Stored items
*** Block opens ***

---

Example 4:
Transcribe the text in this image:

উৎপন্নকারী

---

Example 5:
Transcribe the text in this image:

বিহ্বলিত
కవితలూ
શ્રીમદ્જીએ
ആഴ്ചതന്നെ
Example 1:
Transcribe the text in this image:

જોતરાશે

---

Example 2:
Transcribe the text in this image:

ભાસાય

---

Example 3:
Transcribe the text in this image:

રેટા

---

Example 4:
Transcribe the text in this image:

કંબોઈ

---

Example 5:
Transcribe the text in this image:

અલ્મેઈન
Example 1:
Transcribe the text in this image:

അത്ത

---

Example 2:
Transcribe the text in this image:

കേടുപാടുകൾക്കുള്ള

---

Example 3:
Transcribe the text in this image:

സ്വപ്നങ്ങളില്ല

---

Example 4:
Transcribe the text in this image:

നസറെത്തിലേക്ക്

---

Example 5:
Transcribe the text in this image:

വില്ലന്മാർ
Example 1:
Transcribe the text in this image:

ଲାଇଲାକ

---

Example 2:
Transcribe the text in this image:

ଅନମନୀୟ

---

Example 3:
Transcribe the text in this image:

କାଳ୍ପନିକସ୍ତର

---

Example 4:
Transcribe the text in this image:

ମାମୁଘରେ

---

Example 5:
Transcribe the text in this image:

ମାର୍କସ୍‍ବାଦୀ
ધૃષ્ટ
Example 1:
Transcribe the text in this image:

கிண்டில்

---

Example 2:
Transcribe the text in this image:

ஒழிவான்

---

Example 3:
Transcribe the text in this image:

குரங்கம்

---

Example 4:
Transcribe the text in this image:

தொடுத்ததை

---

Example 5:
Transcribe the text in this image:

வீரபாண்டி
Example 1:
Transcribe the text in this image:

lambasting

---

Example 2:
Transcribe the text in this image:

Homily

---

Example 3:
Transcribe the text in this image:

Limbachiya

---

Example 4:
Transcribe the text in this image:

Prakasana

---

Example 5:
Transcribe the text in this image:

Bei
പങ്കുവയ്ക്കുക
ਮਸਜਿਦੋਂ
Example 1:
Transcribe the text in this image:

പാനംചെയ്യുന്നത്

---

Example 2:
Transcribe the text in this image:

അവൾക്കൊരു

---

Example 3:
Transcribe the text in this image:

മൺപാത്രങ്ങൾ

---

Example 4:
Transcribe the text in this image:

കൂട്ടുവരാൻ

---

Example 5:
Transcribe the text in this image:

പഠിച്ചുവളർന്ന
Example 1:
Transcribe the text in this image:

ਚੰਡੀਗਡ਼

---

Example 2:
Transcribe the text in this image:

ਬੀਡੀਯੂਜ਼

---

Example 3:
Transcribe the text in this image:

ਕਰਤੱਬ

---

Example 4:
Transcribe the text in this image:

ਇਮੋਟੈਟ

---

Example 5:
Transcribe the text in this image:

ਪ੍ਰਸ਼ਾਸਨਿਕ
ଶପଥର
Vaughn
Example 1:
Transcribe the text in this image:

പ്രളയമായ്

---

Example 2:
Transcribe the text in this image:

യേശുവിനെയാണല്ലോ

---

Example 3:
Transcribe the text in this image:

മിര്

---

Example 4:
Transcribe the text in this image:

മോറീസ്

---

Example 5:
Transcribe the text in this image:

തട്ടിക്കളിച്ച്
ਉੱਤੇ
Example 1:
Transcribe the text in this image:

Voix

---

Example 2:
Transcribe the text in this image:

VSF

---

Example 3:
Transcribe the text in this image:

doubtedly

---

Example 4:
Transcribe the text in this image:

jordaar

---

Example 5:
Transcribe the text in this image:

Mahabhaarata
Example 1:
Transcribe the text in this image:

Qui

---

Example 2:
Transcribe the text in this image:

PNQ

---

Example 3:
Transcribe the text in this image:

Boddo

*** Block closes ***

## Task to carry out
Copy out each line above, character for character.

## Result below
---

Example 4:
Transcribe the text in this image:

উৎপন্নকারী

---

Example 5:
Transcribe the text in this image:

বিহ্বলিত
కవితలూ
શ્રીમદ્જીએ
ആഴ്ചതന്നെ
Example 1:
Transcribe the text in this image:

જોતરાશે

---

Example 2:
Transcribe the text in this image:

ભાસાય

---

Example 3:
Transcribe the text in this image:

રેટા

---

Example 4:
Transcribe the text in this image:

કંબોઈ

---

Example 5:
Transcribe the text in this image:

અલ્મેઈન
Example 1:
Transcribe the text in this image:

അത്ത

---

Example 2:
Transcribe the text in this image:

കേടുപാടുകൾക്കുള്ള

---

Example 3:
Transcribe the text in this image:

സ്വപ്നങ്ങളില്ല

---

Example 4:
Transcribe the text in this image:

നസറെത്തിലേക്ക്

---

Example 5:
Transcribe the text in this image:

വില്ലന്മാർ
Example 1:
Transcribe the text in this image:

ଲାଇଲାକ

---

Example 2:
Transcribe the text in this image:

ଅନମନୀୟ

---

Example 3:
Transcribe the text in this image:

କାଳ୍ପନିକସ୍ତର

---

Example 4:
Transcribe the text in this image:

ମାମୁଘରେ

---

Example 5:
Transcribe the text in this image:

ମାର୍କସ୍‍ବାଦୀ
ધૃષ્ટ
Example 1:
Transcribe the text in this image:

கிண்டில்

---

Example 2:
Transcribe the text in this image:

ஒழிவான்

---

Example 3:
Transcribe the text in this image:

குரங்கம்

---

Example 4:
Transcribe the text in this image:

தொடுத்ததை

---

Example 5:
Transcribe the text in this image:

வீரபாண்டி
Example 1:
Transcribe the text in this image:

lambasting

---

Example 2:
Transcribe the text in this image:

Homily

---

Example 3:
Transcribe the text in this image:

Limbachiya

---

Example 4:
Transcribe the text in this image:

Prakasana

---

Example 5:
Transcribe the text in this image:

Bei
പങ്കുവയ്ക്കുക
ਮਸਜਿਦੋਂ
Example 1:
Transcribe the text in this image:

പാനംചെയ്യുന്നത്

---

Example 2:
Transcribe the text in this image:

അവൾക്കൊരു

---

Example 3:
Transcribe the text in this image:

മൺപാത്രങ്ങൾ

---

Example 4:
Transcribe the text in this image:

കൂട്ടുവരാൻ

---

Example 5:
Transcribe the text in this image:

പഠിച്ചുവളർന്ന
Example 1:
Transcribe the text in this image:

ਚੰਡੀਗਡ਼

---

Example 2:
Transcribe the text in this image:

ਬੀਡੀਯੂਜ਼

---

Example 3:
Transcribe the text in this image:

ਕਰਤੱਬ

---

Example 4:
Transcribe the text in this image:

ਇਮੋਟੈਟ

---

Example 5:
Transcribe the text in this image:

ਪ੍ਰਸ਼ਾਸਨਿਕ
ଶପଥର
Vaughn
Example 1:
Transcribe the text in this image:

പ്രളയമായ്

---

Example 2:
Transcribe the text in this image:

യേശുവിനെയാണല്ലോ

---

Example 3:
Transcribe the text in this image:

മിര്

---

Example 4:
Transcribe the text in this image:

മോറീസ്

---

Example 5:
Transcribe the text in this image:

തട്ടിക്കളിച്ച്
ਉੱਤੇ
Example 1:
Transcribe the text in this image:

Voix

---

Example 2:
Transcribe the text in this image:

VSF

---

Example 3:
Transcribe the text in this image:

doubtedly

---

Example 4:
Transcribe the text in this image:

jordaar

---

Example 5:
Transcribe the text in this image:

Mahabhaarata
Example 1:
Transcribe the text in this image:

Qui

---

Example 2:
Transcribe the text in this image:

PNQ

---

Example 3:
Transcribe the text in this image:

Boddo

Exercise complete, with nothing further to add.